Problem — In the text about the EU tax haven blocklist, repeat verbatim the passage that starts with the words "Several jurisdictions have" and ends with "then later removed.".

Text segment —
********

Members of the European Parliament voted to add UK overseas territories such as the Channel and British Virgin Islands to the tax haven blocklist.
Guernsey and Jersey have also been placed on the list after the UK ended its Brexit transition period on 31 December.
MEPs voted overwhelmingly in favour — by a vote of 587 to 50 — of adding more nations and territories to the list of non-cooperative jurisdictions, also arguing for the inclusion of EU territories such as the Netherlands, Ireland and Malta.
Furthermore, they called for countries which use a 0% tax regime to be automatically blacklisted.
Several jurisdictions have been added and removed and the list since it was first launched in 2017.The Cayman Islands was included on the EU blacklist in February last year, but was then later removed.
MEPs argued that after Brexit, UK territories lacked a layer of protection from inclusion on the blacklist.
A decision to expand the denylist now rests with the 27 member states on the EU’s Economic and Financial Affairs Council.
Robert Palmer, the director of the Tax Justice UK campaign group, said: “Post-Brexit the UK tax havens have lost their protector within the corridors of Brussels. I’d expect to see the EU to ramp up pressure on places like Jersey to clean up their act.

********

Extracted records —
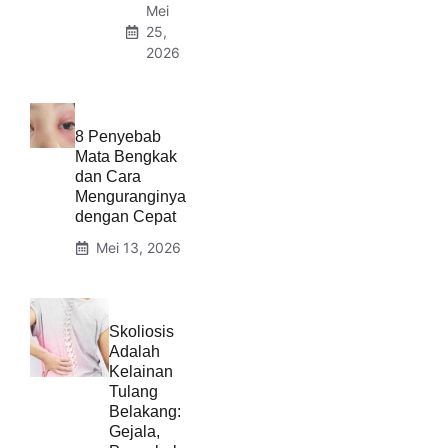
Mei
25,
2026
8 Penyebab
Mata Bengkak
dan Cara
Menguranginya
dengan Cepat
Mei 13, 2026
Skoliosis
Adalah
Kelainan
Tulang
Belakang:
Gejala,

********

Result —
Several jurisdictions have been added and removed and the list since it was first launched in 2017.The Cayman Islands was included on the EU blacklist in February last year, but was then later removed.